When humans refer to a range of residues within a sequence, the most common convention is to use an interval of ordinal residue positions in the sequence. While natural for humans, this convention has several shortcomings when dealing with sequence variation.

For example, interval coordinates are interpreted as exclusive coordinates for insertions, but as inclusive coordinates for substitutions and deletions; in effect, the interpretation of coordinates depends on the variant type, which is an unfortunate coupling of distinct concepts.

Modelling Language

The VRS collaborators investigated numerous options for modelling data, generating code, and writing the wire protocol. Required and desired selection criteria included:

  • language-neutral – or at least C/C++, java, python

  • high-quality tooling/libraries

  • high-quality code generation

  • documentation generation

  • supported constructs and data types
    • typedefs/aliases

    • enums

    • lists, maps, and maps of lists/maps

    • nested objects

  • protocol versioning (but not necessarily automatic adaptation)

Initial versions of the VRS logical model were implemented in UML, protobuf, and swagger/OpenAPI, and JSON Schema. We have implemented our schema in JSON Schema. Nonetheless, it is anticipated that some adopters of the VRS logical model may implement the specification in other protocols.

Serialization Strategy

There are many packages and proposals that aspire to a canonical form for json in many languages. Despite this, there are no ratified or de facto winners. Many packages have similar names, which makes it difficult to discern whether they are related or not (often not). Although some packages look like good single-language candidates, none are ready for multi-language use. Many seem abandoned. The need for a canonical json form is evident, and there was at least one proposal for an ECMA standard.

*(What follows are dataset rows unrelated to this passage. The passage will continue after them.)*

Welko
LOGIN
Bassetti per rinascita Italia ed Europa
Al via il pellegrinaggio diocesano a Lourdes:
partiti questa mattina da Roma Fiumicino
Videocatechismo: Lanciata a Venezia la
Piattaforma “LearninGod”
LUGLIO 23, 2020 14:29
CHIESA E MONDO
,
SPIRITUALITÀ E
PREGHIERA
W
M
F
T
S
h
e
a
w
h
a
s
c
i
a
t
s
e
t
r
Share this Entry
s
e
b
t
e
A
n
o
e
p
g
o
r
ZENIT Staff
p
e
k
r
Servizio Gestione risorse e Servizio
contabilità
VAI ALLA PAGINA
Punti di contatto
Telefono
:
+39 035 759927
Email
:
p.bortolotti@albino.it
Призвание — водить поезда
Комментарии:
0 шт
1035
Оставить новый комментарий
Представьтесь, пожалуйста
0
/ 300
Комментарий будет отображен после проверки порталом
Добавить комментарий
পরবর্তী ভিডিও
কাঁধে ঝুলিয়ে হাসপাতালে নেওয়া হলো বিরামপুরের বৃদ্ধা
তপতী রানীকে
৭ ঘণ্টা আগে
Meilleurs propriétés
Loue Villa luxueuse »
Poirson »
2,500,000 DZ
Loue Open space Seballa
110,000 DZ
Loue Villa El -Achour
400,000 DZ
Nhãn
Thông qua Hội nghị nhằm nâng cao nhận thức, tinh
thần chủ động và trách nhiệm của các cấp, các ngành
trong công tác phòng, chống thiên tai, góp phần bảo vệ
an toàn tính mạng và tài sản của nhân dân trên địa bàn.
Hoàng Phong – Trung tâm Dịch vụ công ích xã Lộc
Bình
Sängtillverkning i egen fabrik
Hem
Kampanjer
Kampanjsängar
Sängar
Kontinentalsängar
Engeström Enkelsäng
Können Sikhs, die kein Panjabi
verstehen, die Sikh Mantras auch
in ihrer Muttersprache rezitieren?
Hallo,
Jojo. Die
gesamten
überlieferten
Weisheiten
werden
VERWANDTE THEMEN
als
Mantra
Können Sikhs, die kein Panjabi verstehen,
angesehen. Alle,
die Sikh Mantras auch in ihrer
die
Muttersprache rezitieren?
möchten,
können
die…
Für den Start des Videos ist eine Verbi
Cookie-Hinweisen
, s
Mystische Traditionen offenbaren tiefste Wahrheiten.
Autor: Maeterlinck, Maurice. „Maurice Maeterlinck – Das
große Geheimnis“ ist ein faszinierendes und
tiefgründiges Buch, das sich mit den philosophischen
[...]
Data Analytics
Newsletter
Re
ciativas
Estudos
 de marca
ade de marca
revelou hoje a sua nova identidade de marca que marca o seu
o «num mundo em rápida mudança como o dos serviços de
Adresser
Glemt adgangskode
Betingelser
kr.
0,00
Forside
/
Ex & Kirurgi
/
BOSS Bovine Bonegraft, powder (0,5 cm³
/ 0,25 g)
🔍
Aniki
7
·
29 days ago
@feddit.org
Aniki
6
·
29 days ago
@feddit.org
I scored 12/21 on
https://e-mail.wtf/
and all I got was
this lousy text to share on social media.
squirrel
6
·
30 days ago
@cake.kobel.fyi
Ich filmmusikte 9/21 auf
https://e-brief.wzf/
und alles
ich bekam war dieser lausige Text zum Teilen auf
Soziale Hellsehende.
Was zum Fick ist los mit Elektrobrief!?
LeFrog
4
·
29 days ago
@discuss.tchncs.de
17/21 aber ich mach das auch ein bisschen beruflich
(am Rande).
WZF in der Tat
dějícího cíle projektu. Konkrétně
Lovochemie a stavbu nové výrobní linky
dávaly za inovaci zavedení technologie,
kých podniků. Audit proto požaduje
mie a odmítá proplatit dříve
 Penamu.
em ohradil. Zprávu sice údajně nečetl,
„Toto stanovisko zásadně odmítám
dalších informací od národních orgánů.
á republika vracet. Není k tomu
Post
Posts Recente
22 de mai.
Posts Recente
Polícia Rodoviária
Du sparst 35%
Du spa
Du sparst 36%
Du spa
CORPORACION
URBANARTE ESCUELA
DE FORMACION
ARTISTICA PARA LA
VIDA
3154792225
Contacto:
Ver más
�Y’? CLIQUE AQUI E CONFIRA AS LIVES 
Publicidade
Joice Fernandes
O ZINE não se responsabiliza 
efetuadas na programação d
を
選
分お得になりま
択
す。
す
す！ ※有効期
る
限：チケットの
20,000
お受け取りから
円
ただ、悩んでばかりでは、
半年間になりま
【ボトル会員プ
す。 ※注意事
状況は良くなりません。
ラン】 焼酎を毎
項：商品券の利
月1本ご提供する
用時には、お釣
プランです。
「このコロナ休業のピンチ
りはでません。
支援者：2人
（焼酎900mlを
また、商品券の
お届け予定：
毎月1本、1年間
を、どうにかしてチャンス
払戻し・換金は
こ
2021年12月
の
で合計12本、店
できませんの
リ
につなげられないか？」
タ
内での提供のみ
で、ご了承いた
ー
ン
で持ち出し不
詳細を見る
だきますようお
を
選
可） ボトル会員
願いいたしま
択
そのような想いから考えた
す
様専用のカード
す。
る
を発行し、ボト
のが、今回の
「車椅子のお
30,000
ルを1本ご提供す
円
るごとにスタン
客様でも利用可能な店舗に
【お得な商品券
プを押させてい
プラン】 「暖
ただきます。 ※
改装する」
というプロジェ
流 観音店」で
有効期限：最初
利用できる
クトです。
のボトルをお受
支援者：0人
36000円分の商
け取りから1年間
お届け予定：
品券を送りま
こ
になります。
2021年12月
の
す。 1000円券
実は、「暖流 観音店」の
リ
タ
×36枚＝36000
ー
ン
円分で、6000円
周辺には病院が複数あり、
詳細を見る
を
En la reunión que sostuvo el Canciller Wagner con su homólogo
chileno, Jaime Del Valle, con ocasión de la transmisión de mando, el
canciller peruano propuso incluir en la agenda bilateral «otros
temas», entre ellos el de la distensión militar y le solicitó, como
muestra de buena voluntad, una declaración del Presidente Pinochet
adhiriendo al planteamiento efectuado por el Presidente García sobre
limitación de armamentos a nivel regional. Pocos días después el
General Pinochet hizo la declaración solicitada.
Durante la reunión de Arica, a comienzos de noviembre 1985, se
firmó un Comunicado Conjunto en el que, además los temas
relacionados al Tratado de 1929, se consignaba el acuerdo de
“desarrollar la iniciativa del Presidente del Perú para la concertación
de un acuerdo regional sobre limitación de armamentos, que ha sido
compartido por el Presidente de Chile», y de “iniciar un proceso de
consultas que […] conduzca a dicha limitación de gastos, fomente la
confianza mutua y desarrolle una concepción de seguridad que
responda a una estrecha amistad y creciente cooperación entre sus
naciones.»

Therefore, we implemented our own serialization format, which is very similar to Gibson Canonical JSON (not to be confused with OLPC Canonical JSON).

Not using External Chromosome Declarations

In ChromosomeLocation, the tuple <species,chromosome name> refers an archetypal chromosome for the species. WikiData and MeSH provide such definitions (e.g., Human Chr 1 at WikiData and MeSH) and were considered, and rejected, for use in VRS. Both ontologies were anticipated to increase complexity that was not justified by the benefit to VRS. In addition, data in WikiData are crowd-sourced and therefore potentially unstable, and the species coverage in MeSH was insufficient for anticipated VRS uses.